Jony Ive’s LoveFrom and Japanese company Balmuda unveiled the ‘Sailing Lantern’
source: wallpaper.com ↗Rosa Bertoli, writing for Wallpaper:
Precisely engineered and crafted by Balmuda’s team in Tokyo, the design originated from Ive’s quest for a lantern for his sailboat. ‘I have been sailing since I was a little boy, and when you are on the water, your connection to nature and the elements is so clear. I think there’s something about using a lantern in these extreme conditions,’ he told Wallpaper*. ‘I was surprised that I couldn’t find something that could survive in extreme maritime conditions.’
His design is quietly familiar, with a silhouette recalling vintage Fresnel lamps – although Ive was careful to create a design that wasn’t nostalgic. ‘The reason this feels familiar isn’t because we took elements that previously existed. The reason it is familiar is humanity and ingenuity.’
Ive’s language is a bit nauseating at this point, but I suppose he’s earned it.
The attention to detail as described here harkens back to so many finely-tuned Apple products:
Terao’s team had already worked on a portable lantern, which became the starting point for the collaboration’s lighting element. And the light given by the ‘Sailing Lantern’ is both precise and poetic: as the dimming dial is turned on, the low light starts with a pink-red glow, quietly growing in intensity until it reaches its full illumination with a white-blue tint. This, Terao explains, is the same effect of the previous lantern he produced, achieved thanks to a series of red and white LEDs that can be controlled as the light is dimmed, to create an effect that is as close to natural light, or fire, as an industrially produced light can be.

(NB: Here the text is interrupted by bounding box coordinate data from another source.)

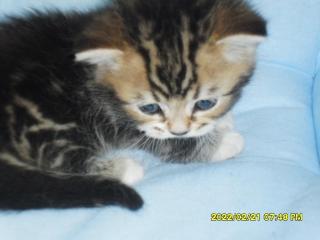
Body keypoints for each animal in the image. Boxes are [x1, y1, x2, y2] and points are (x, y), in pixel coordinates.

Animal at [0, 0, 266, 210]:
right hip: (38, 122)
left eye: (205, 103)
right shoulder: (119, 119)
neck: (93, 75)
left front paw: (219, 122)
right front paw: (225, 142)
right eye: (150, 108)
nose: (180, 130)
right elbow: (166, 143)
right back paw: (126, 168)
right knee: (58, 158)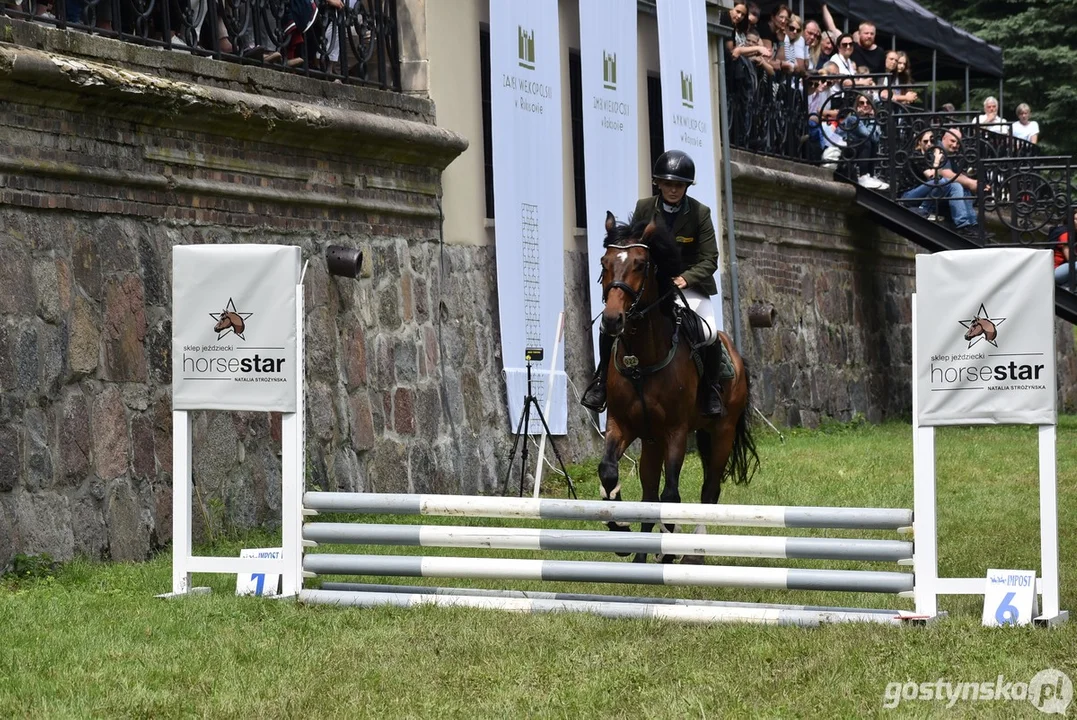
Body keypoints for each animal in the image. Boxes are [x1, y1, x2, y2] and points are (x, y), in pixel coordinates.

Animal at [598, 210, 758, 563]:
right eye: (604, 262)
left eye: (641, 264)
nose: (612, 321)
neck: (640, 360)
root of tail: (735, 352)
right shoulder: (621, 425)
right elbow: (609, 472)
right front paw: (620, 530)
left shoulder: (676, 431)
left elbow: (671, 493)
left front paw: (670, 544)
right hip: (652, 440)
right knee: (648, 494)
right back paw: (643, 556)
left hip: (721, 432)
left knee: (709, 490)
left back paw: (694, 551)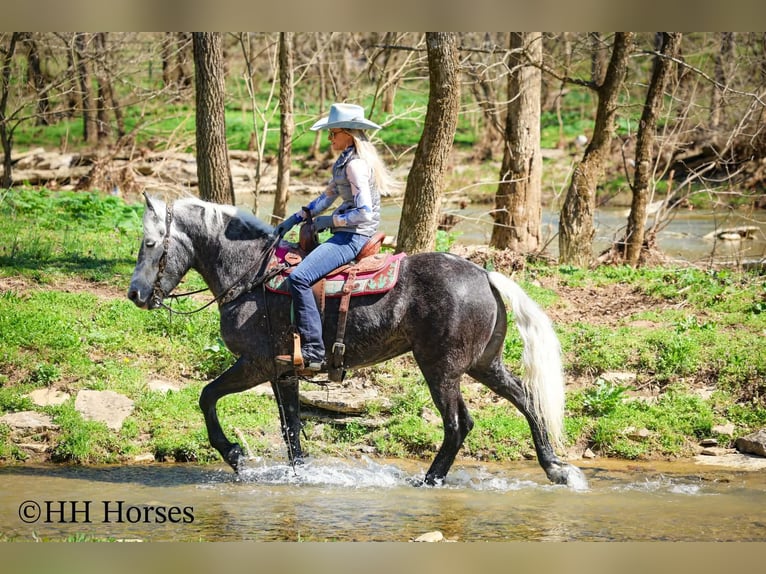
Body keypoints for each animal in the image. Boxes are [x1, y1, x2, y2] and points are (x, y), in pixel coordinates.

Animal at [127, 193, 587, 488]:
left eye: (149, 244)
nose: (135, 294)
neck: (252, 274)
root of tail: (484, 275)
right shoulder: (283, 372)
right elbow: (291, 429)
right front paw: (300, 475)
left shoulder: (256, 365)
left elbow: (207, 396)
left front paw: (235, 455)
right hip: (483, 365)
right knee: (527, 401)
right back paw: (556, 468)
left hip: (441, 369)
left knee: (459, 424)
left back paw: (430, 480)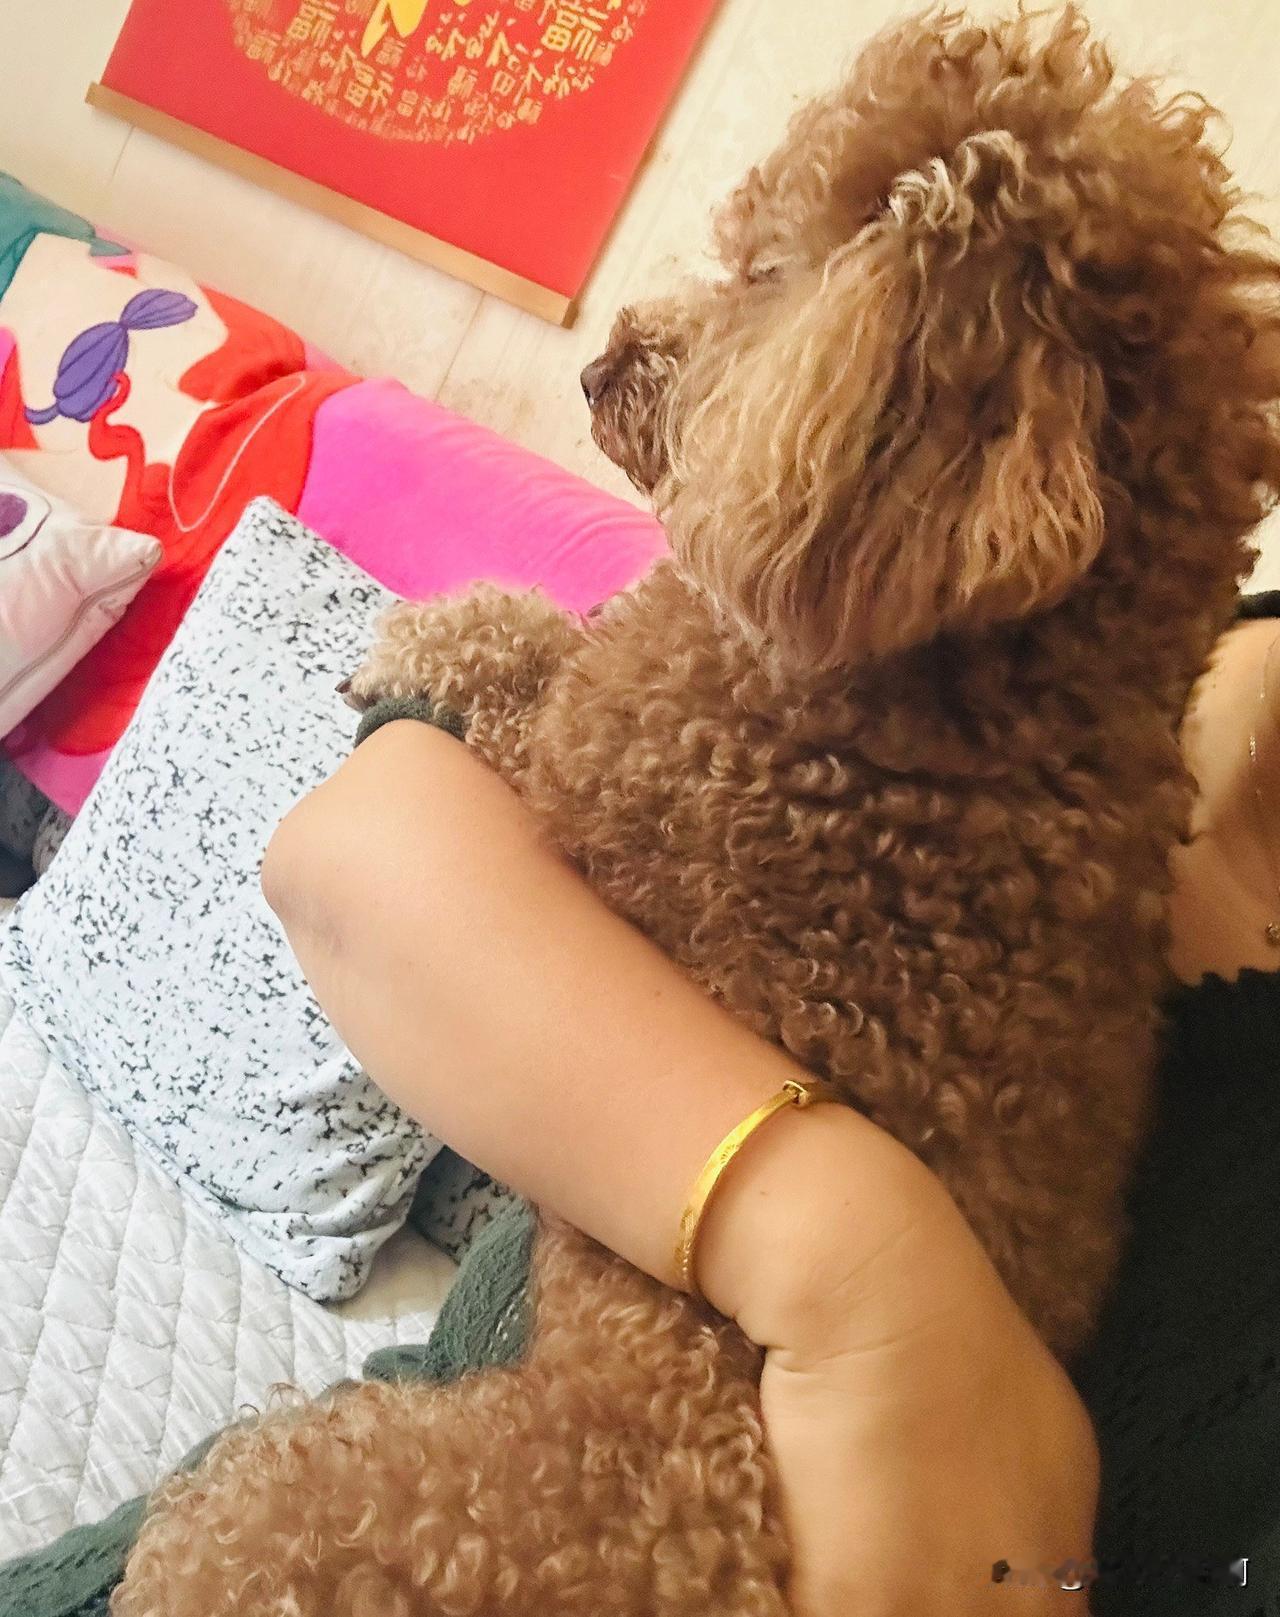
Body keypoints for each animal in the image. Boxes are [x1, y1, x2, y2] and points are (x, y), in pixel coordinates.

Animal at [115, 8, 1280, 1613]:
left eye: (774, 272)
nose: (605, 364)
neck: (1009, 694)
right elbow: (558, 631)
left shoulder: (594, 785)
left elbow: (524, 664)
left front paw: (425, 639)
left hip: (430, 1499)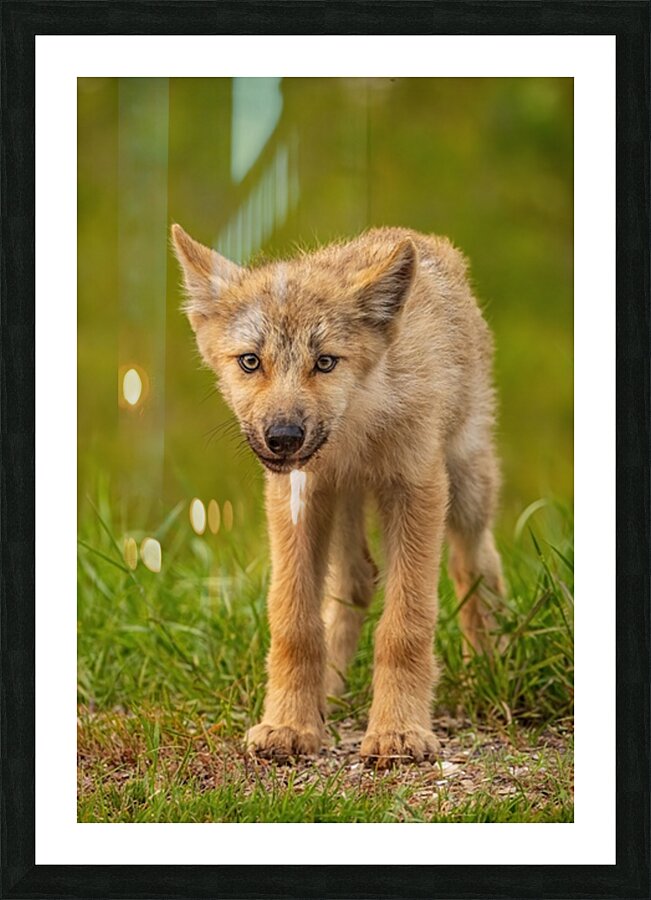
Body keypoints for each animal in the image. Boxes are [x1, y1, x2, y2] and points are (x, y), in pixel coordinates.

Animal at [172, 224, 504, 766]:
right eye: (251, 362)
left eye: (325, 362)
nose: (283, 437)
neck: (357, 435)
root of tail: (416, 237)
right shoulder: (297, 499)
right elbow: (295, 622)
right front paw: (290, 722)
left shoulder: (417, 490)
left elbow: (405, 624)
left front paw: (399, 730)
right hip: (343, 506)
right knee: (356, 581)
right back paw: (328, 694)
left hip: (467, 489)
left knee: (475, 565)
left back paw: (489, 668)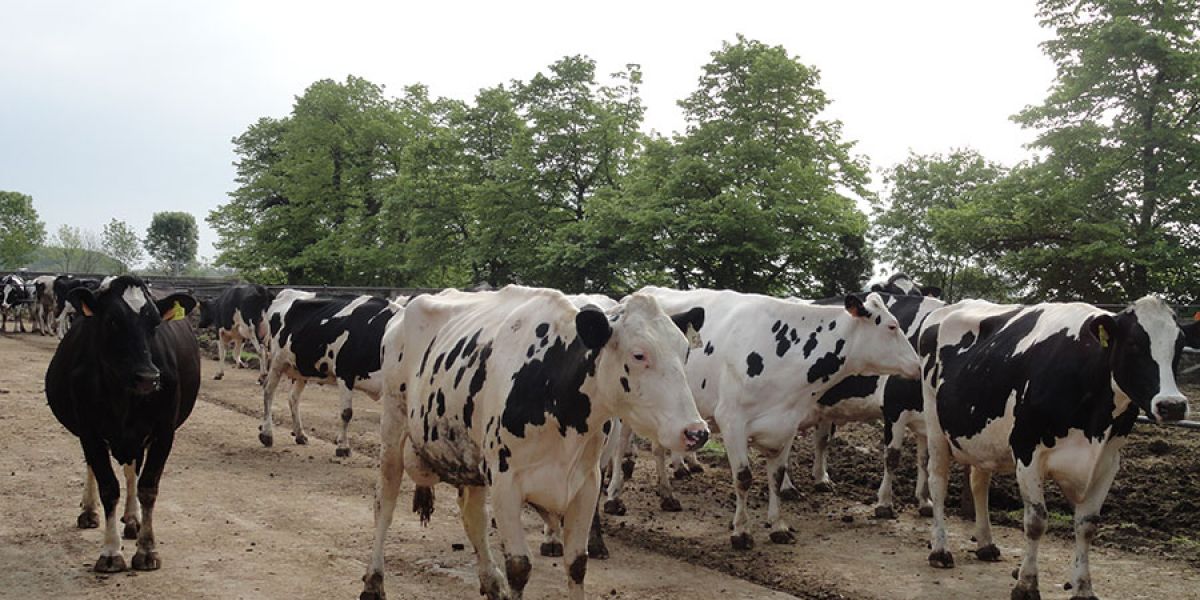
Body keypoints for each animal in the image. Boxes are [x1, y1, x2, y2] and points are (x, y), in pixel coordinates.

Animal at [44, 275, 199, 572]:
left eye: (155, 323)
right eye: (112, 321)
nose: (148, 377)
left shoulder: (163, 432)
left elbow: (147, 487)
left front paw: (147, 549)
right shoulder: (90, 432)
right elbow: (108, 487)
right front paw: (111, 552)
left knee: (131, 472)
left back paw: (132, 519)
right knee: (94, 468)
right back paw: (89, 511)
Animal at [260, 289, 406, 457]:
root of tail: (286, 292)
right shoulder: (345, 372)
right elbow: (346, 413)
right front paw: (343, 447)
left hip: (302, 367)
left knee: (293, 397)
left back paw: (300, 435)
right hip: (277, 361)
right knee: (268, 391)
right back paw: (266, 435)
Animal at [359, 285, 709, 600]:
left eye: (685, 352)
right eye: (638, 354)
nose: (696, 432)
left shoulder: (586, 484)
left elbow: (577, 563)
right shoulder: (506, 483)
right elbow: (519, 567)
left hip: (470, 457)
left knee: (473, 517)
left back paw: (491, 582)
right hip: (393, 428)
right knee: (384, 504)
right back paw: (374, 582)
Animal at [613, 287, 920, 550]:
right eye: (892, 326)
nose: (918, 364)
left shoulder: (786, 424)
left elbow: (776, 475)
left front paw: (778, 526)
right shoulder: (732, 421)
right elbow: (743, 478)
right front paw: (741, 531)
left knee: (658, 448)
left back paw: (667, 494)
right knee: (621, 446)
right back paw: (614, 496)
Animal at [920, 296, 1197, 600]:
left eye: (1180, 344)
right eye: (1134, 343)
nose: (1172, 405)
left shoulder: (1107, 461)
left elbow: (1087, 525)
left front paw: (1083, 588)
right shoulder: (1027, 450)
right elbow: (1036, 522)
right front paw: (1026, 585)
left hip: (983, 439)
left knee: (979, 483)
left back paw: (985, 544)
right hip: (935, 425)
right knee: (938, 482)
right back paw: (940, 550)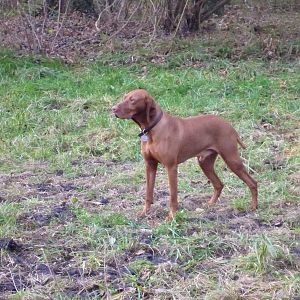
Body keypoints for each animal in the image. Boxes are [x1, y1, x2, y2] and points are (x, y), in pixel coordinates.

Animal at [112, 89, 258, 220]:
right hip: (205, 162)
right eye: (124, 97)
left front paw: (171, 216)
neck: (153, 129)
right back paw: (210, 204)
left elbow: (173, 195)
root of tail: (229, 125)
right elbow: (148, 193)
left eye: (132, 100)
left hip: (231, 160)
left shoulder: (171, 167)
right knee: (219, 184)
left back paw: (254, 207)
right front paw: (144, 213)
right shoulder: (150, 165)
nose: (113, 109)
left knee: (252, 182)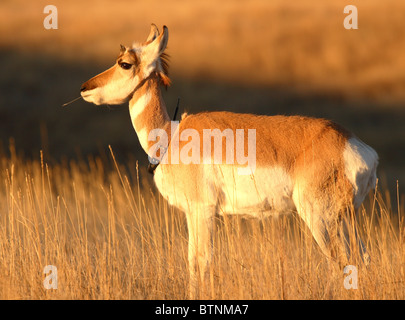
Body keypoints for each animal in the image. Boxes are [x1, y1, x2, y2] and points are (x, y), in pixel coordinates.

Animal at [79, 23, 376, 298]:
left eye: (125, 63)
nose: (84, 88)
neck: (171, 136)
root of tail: (355, 145)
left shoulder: (202, 211)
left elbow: (201, 262)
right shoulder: (192, 214)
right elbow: (191, 261)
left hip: (320, 219)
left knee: (342, 263)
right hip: (345, 220)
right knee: (362, 259)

‘It’s the same that you find with flames: lower flames are red, and as they become hotter, they turn blue. They are the colours of nature,’ notes Terao. Switching off the lantern is a pleasure in itself, with the light going off slowly, almost imperceptibly.
This, Ive notes, is a consequence of his design process, driven by language as much as design. ‘I can only draw a small percentage of the characteristics of this object, but I can write about many more. You don’t switch off a candle or a bonfire. So when you use a word like extinguish, that to me is so open: the possibilities, the provocation. And I think when you switch this off, the feel of the mechanism and the sound and then the glow just gently goes. That’s what makes us happy.’